Fotoğraf Eğitimlerinin Eksiği: Görgü!

İFOD‘daki (İzmir Fotoğraf Sanatı Derneği) fotoğraf eğitiminin ilk günü hocamız ‘fotoğraf eğitimi almaya başlayınca bir süre fotoğraf çekememe sorunu yaşayacaksınız’ demişti. Fotoğraf çekiminin ve fotoğraf makinelerinin teknik özelliklerinin işlendiği derslerin kursiyerler üzerinde böylesi olumsuz bir etkisi olduğunun altı çizilmişti.

Fotoğraf eğitimi alma sürecinde fotoğraf çekme konusunda kısırlaştığını düşünenler az değil. Eğer kurgu çekmiyorsak fotoğraf anlık bir olay olduğunu için beklemeye, geç kalmaya gelmiyor. ISO’yu, enstantaneyi, diyaframı, kadrajı ayarlayayım derken hatta matematiksel hesaplar bile yaparken fotoğrafı çekilecek durum çoktan bozulmuş olabiliyor. Galiba çoğumuz fotoğraf eğitimlerinde anlatılan kompozisyon kurallarına ve teknik özelliklere takıldığımız için fotoğraf çekememe sorunu yaşıyoruz.

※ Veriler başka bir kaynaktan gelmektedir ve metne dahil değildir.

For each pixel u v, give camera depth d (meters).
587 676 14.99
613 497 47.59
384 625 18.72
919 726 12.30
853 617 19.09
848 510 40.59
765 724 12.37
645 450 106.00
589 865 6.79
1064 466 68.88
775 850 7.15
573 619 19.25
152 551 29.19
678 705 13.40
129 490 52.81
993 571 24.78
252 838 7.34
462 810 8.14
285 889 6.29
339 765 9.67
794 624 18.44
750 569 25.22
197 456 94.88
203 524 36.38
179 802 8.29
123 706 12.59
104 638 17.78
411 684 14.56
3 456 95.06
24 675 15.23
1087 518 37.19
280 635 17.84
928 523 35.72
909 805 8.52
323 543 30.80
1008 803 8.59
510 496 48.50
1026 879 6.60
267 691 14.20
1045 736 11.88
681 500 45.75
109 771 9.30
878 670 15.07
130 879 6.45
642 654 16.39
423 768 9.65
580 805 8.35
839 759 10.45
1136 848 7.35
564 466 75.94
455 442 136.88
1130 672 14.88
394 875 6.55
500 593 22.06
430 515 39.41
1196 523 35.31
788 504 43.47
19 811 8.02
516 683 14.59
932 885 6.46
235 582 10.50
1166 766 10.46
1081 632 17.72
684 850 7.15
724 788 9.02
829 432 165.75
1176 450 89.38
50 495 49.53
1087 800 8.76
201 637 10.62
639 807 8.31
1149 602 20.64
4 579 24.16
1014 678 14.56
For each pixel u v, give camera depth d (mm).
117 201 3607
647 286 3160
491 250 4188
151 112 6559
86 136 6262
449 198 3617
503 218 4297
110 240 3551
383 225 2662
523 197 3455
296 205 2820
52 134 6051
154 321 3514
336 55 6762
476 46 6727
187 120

Safaristanbul’la birlikte çıktığım ilk fotoğraf gezisinde hem fotoğrafçı ordusunu dışarıdan gözlemledim hem de fotoğraf eğitimlerinin dört duvar arasına niçin sıkıştırılmaya çalışıldığını düşündüm. Birçok temel fotoğraf eğitimi 5 haftası sınıfta ders, 1 haftası sokakta fotoğraf çekimiyle tamamlanıyor. Kursiyerler de eğitim sonrası birkaç ay daha fotoğraf çekmeye devam eder ancak kaçınılmaz son fotoğraf makinesinin çantaya konularak dolaba kaldırılmasıdır.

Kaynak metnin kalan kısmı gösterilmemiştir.